Die Bürgerliche Gesellschaft, deren Ideale das angeblich einmal waren, ist längst als kapitalistische und ihrer Geschichte nach antikommunistische anti-egalitär. Gleichheit ist ihren Ideologen ein Greuel wie in “Gleichmacherei” oder “Ergebnisgerechtigkeit”. Der Kapitalismus hat diesen Zahn schon zu Beginn ihrer Geschichte gezogen und ihn durch Konkurrenz sowie Hierarchien ersetzt.

Gleichheit? Welche Gleichheit?

Es gibt keine Gleichheit, kann auch keine geben, wie Raul Zelik treffend bemerkte: “Das Drama der bürgerlichen Gesellschaft ist ja, dass sie Gleichheits- und Freiheitsrechte postuliert, die sie aufgrund ihrer Eigentumsverhältnisse gar nicht einlösen kann.” Aus der Erzählung wurde ein Drama, in seinen endlosen Wiederholungen eine Farce. Die Ungleichheit ist lediglich amtlich noch keine, da nominell vor dem Gesetz alle dieselben Rechte haben. Diese durchzusetzen, ist wiederum eine Frage extrem ungleicher Ressourcen.

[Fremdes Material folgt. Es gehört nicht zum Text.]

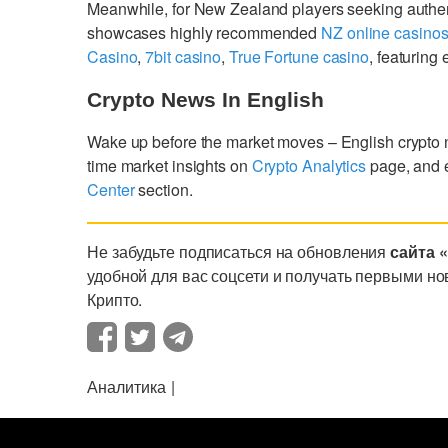
Meanwhile, for New Zealand players seeking authe
showcases highly recommended
NZ online casino
Casino
,
7bit casino
,
True Fortune casino
, featurin
Crypto News In English
Wake up before the market moves – English crypto
time market insights on
Crypto Analytics
page, and 
Center
section.
Не забудьте подписаться на обновления
сайта 
удобной для вас соцсети и получать первыми но
Крипто.
Аналитика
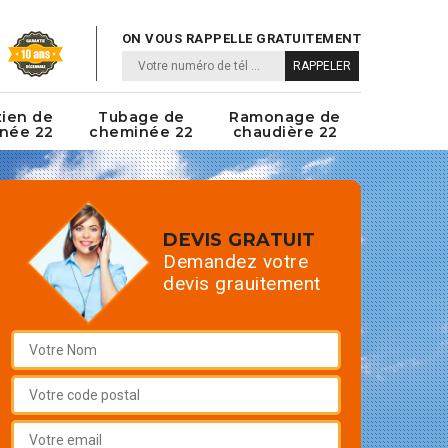
ON VOUS RAPPELLE GRATUITEMENT
tien de
Tubage de
Ramonage de
née 22
cheminée 22
chaudière 22
DEVIS GRATUIT
Demandez votre
devis grauitement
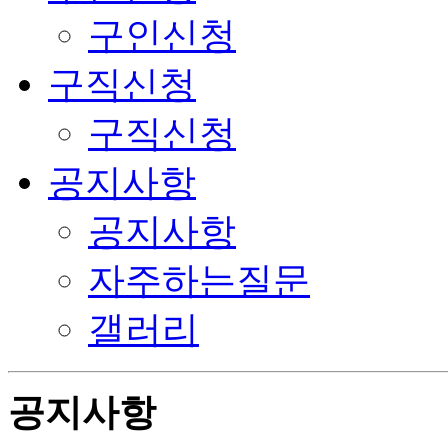
구인신청
구직신청
구직신청
공지사항
공지사항
자주하는질문
갤러리
공지사항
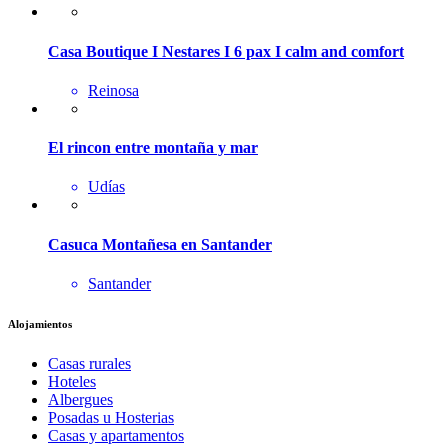
Casa Boutique I Nestares I 6 pax I calm and comfort
Reinosa
El rincon entre montaña y mar
Udías
Casuca Montañesa en Santander
Santander
Alojamientos
Casas rurales
Hoteles
Albergues
Posadas u Hosterias
Casas y apartamentos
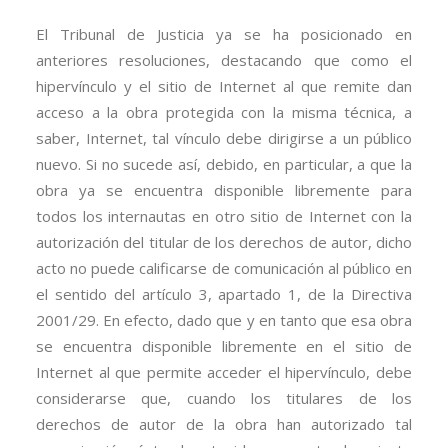
El Tribunal de Justicia ya se ha posicionado en
anteriores resoluciones, destacando que como el
hipervínculo y el sitio de Internet al que remite dan
acceso a la obra protegida con la misma técnica, a
saber, Internet, tal vínculo debe dirigirse a un público
nuevo. Si no sucede así, debido, en particular, a que la
obra ya se encuentra disponible libremente para
todos los internautas en otro sitio de Internet con la
autorización del titular de los derechos de autor, dicho
acto no puede calificarse de comunicación al público en
el sentido del artículo 3, apartado 1, de la Directiva
2001/29. En efecto, dado que y en tanto que esa obra
se encuentra disponible libremente en el sitio de
Internet al que permite acceder el hipervínculo, debe
considerarse que, cuando los titulares de los
derechos de autor de la obra han autorizado tal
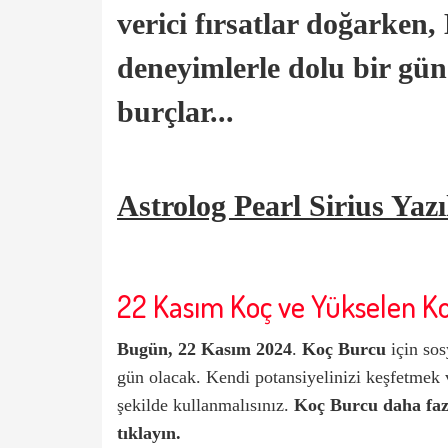
verici fırsatlar doğarken,
deneyimlerle dolu bir gün
burçlar..
.
Astrolog Pearl Sirius Yazı
22 Kasım Koç ve Yükselen K
Bugün, 22 Kasım 2024
.
Koç Burcu
için sos
gün olacak. Kendi potansiyelinizi keşfetmek ve
şekilde kullanmalısınız.
Koç Burcu
daha faz
tıklayın.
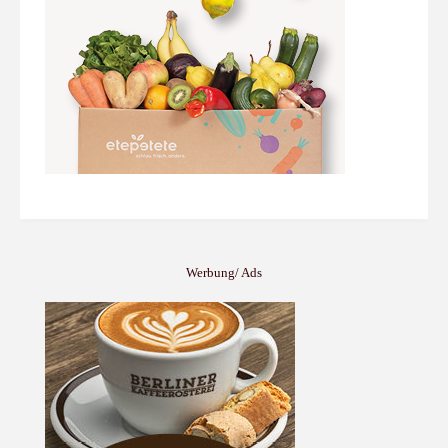
Werbung/ Ads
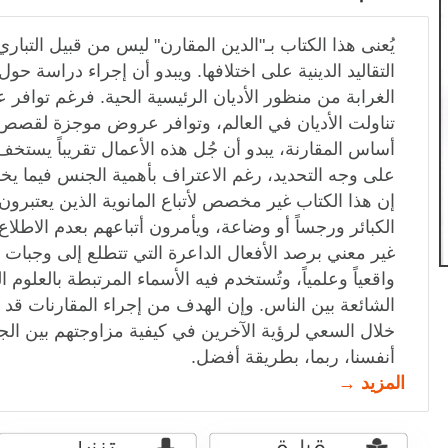
يُعنى هذا الكتاب بـ"الدين المقارن" ليس من قبيل التباري ب
التقاليد الدينية على اختلافها. ويبدو أن إجراء دراسة حو
الغرابة من منظور الأديان الرئيسية الحية. فرغم توافر 
تناولت الأديان في العالم، وتوافر عروض موجزة لقصص ا
أساس المقارنة، يبدو أن جُل هذه الأعمال تقريباً يستخف
على وجه التحديد، رغم الاعتراف بأهمية الجنس فيما ي
إن هذا الكتاب غير مخصص لأتباع المانوية الذين يعتبرو
الكبائر ورجساً أو وضاعة، ويأمرون أتباعهم بعدم الاطلا
غير معني برصد الأفعال الداعرة التي تتطلع إلى وجبات ن
واقعياً وعلمياً، وتُستخدم فيه الأسماء المرتبطة بالعلوم ال
الشائعة بين الناس. وإن الهدف من إجراء المقارنات قد
خلال السعي لرؤية الآخرين في كيفية مزاوجتهم بين الجن
أنفسنا، ربما، بطريقة أفضل.
المزيد →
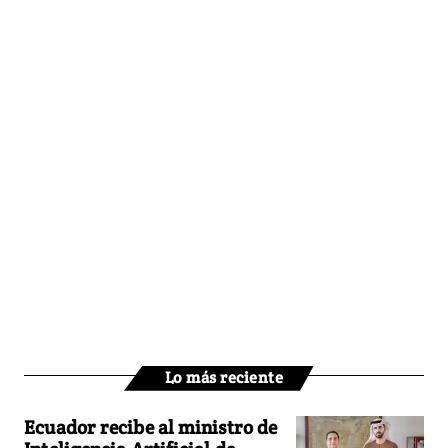
Lo más reciente
Ecuador recibe al ministro de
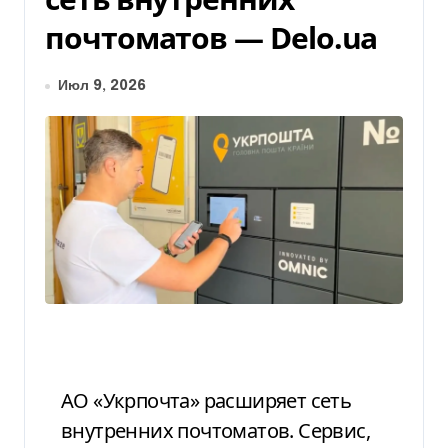
почтоматов — Delo.ua
Июл 9, 2026
АО «Укрпочта» расширяет сеть
внутренних почтоматов. Сервис,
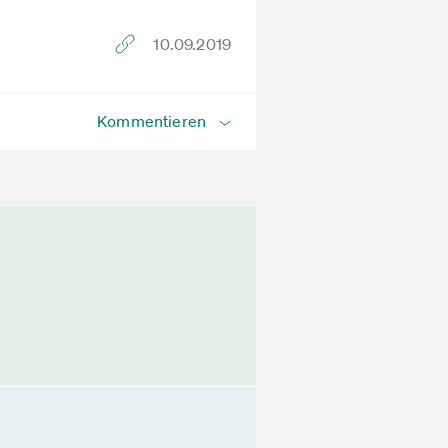
10.09.2019
Kommentieren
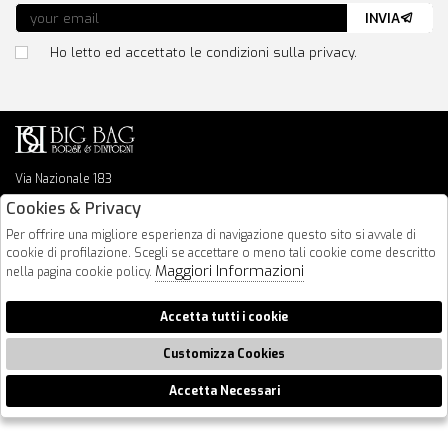
INVIA
Ho letto ed accettato le condizioni sulla privacy.
Via Nazionale 183
64026 Roseto Degli Abruzzi
Cookies & Privacy
085 8936219
Per offrire una migliore esperienza di navigazione questo sito si avvale di
info@bigbagshoponline.it
cookie di profilazione. Scegli se accettare o meno tali cookie come descritto
follow us
Maggiori Informazioni
nella pagina cookie policy.
2026 BigBag - P.iva : 00916940679 Powered by
Atelier
società
gruppo
Accetta tutti i cookie
Zucchetti
Customizza Cookies
Accetta Necessari
🍪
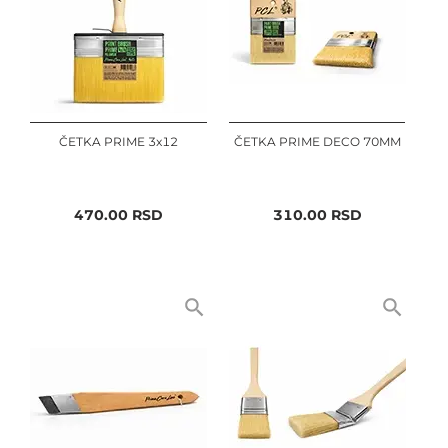
ČETKA PRIME 3x12
ČETKA PRIME DECO 70MM
470.00
RSD
310.00
RSD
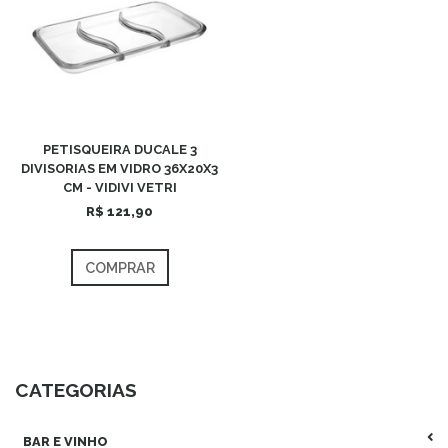
PETISQUEIRA DUCALE 3
DIVISORIAS EM VIDRO 36X20X3
CM - VIDIVI VETRI
R$ 121,90
COMPRAR
CATEGORIAS
BAR E VINHO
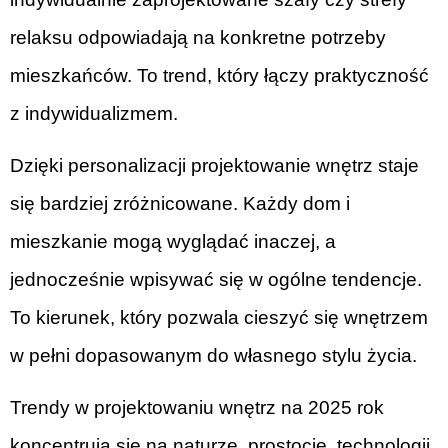
relaksu odpowiadają na konkretne potrzeby
mieszkańców. To trend, który łączy praktyczność
z indywidualizmem.
Dzięki personalizacji projektowanie wnętrz staje
się bardziej zróżnicowane. Każdy dom i
mieszkanie mogą wyglądać inaczej, a
jednocześnie wpisywać się w ogólne tendencje.
To kierunek, który pozwala cieszyć się wnętrzem
w pełni dopasowanym do własnego stylu życia.
Trendy w projektowaniu wnętrz na 2025 rok
koncentrują się na naturze, prostocie, technologii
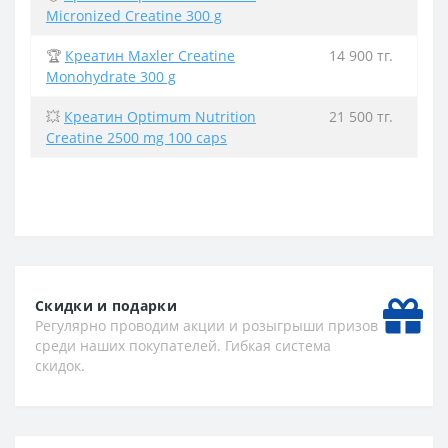
Micronized Creatine 300 g
🏆
Креатин Maxler Creatine
14 900 тг.
Monohydrate 300 g
💥
Креатин Optimum Nutrition
21 500 тг.
Creatine 2500 mg 100 caps
Скидки и подарки
Регулярно проводим акции и розыгрыши призов
среди наших покупателей. Гибкая система
скидок.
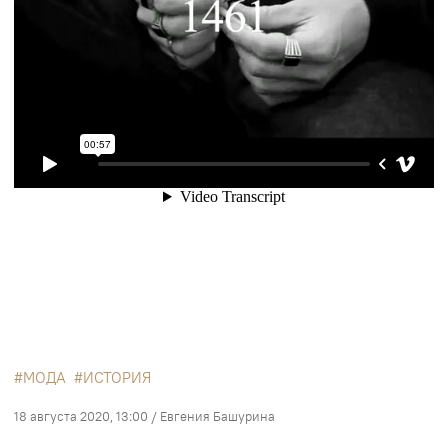
МОДА
ИСТОРИЯ
18 августа 2020, 13:00
/
Евгения Башурина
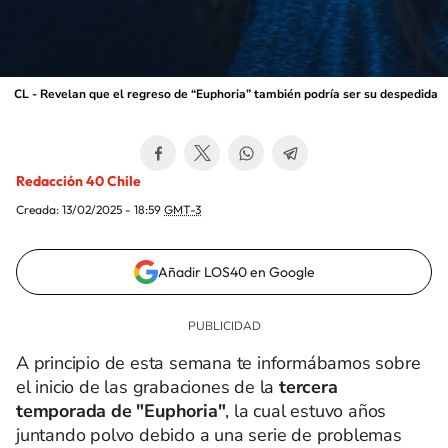
CL - Revelan que el regreso de “Euphoria” también podría ser su despedida
Redacción 40 Chile
Creada:
13/02/2025 - 18:59
GMT-3
Añadir LOS40 en Google
A principio de esta semana te informábamos sobre
el inicio de las grabaciones de la
tercera
temporada de "Euphoria"
, la cual estuvo años
juntando polvo debido a una serie de problemas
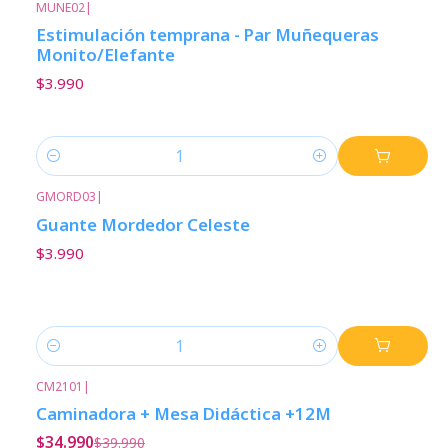
MUNE02
|
Estimulación temprana - Par Muñequeras
Monito/Elefante
$3.990
Cantidad
GMORD03
|
Guante Mordedor Celeste
$3.990
Cantidad
CM2101
|
-13%
Descuento
Caminadora + Mesa Didáctica +12M
$34.990
$39.990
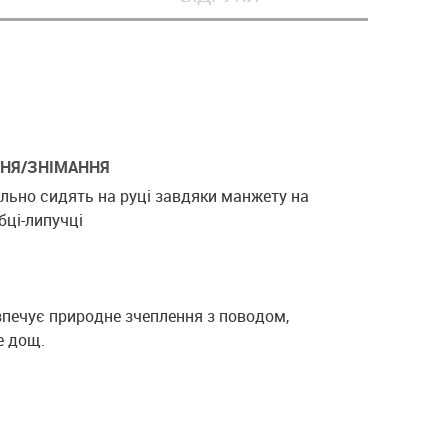
ННЯ/ЗНІМАННЯ
льно сидять на руці завдяки манжету на
бці-липучці
зпечує природне зчеплення з поводом,
е дощ.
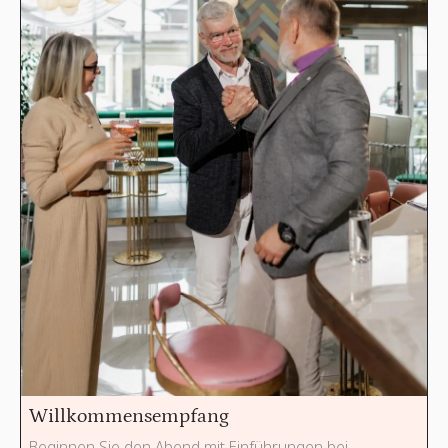
Willkommensempfang
Beginnen Sie den Abend mit Einführungen bei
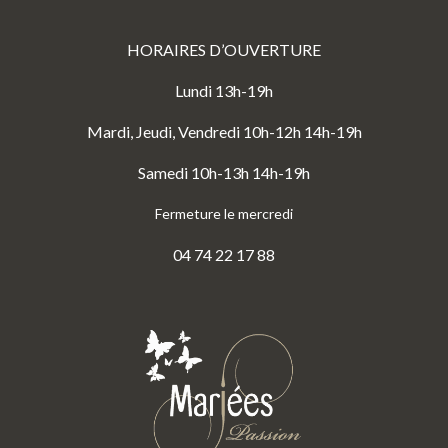
HORAIRES D’OUVERTURE
Lundi 13h-19h
Mardi, Jeudi, Vendredi 10h-12h 14h-19h
Samedi 10h-13h 14h-19h
Fermeture le mercredi
04 74 22 17 88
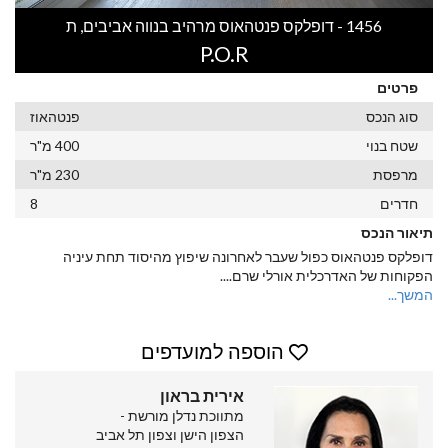
1456 - דופלקס פנטהאוס מרהיב בנווה אביבים, ת
P.O.R
פרטים
סוג הנכס
פנטהאוז
שטח בנוי
400 מ"ר
מרפסת
230 מ"ר
חדרים
8
תיאור הנכס
דופלקס פנטהאוס כפול שעבר לאחרונה שיפוץ מהיסוד תחת עיניה
הפקוחות של האדרכלית אורלי שרם.
...
המשך...
הוספה למועדפים
אירית בראון
מתווכת נדלן מורשת -
הצפון הישן וצפון תל אביב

Es gab einen Willen zur Gleichheit, gibt ihn noch immer, vor allem in den offiziellen Broschüren der Sozialdemokraten, aber der Wille des Menschen bestimmt ebenso wenig die Wirklichkeit wie der von Göttern. Diese schräge Übersetzung der Religionsherrschaft in die des Kapitals ist noch immer Mythologie. Es ist das System, es sind die Rahmenbedingungen, es sind die Möglichkeiten und Unmöglichkeiten, die Realität erzeugen.

The System …

Will man also einen möglichst großen Einfluss auf die Ausgestaltung einer Gesellschaft haben, müssen die Rahmenbedingungen beeinflussbar sein und bleiben. Das hat nichts mit einem Willen zu tun, sondern mit Weichenstellungen, die in seltenen historischen Situationen möglich sind (Revolutionen, Nachkriegszeiten, Katastrophen).

Hier wurden in den letzten 200 Jahren fast sämtliche Chancen vertan, etwas anderes zu versuchen als wieder und wieder Kapitalismus – das System, das, einmal in Fahrt, von keiner äußeren Kraft mehr wirksam zu beeinflussen ist. Es ist schon in der Theorie verschwendete Zeit, sich mit einem Wünschdirwas wie Brüderlichkeit oder einem anderen System zu befassen, das vom Willen der Menschen bestimmt wird.

Die nächste Frage in diesem Zusammenhang ist die, ob effektive Gleichheit überhaupt möglich oder gewollt ist. Es werden Zweifel zu formulieren sein.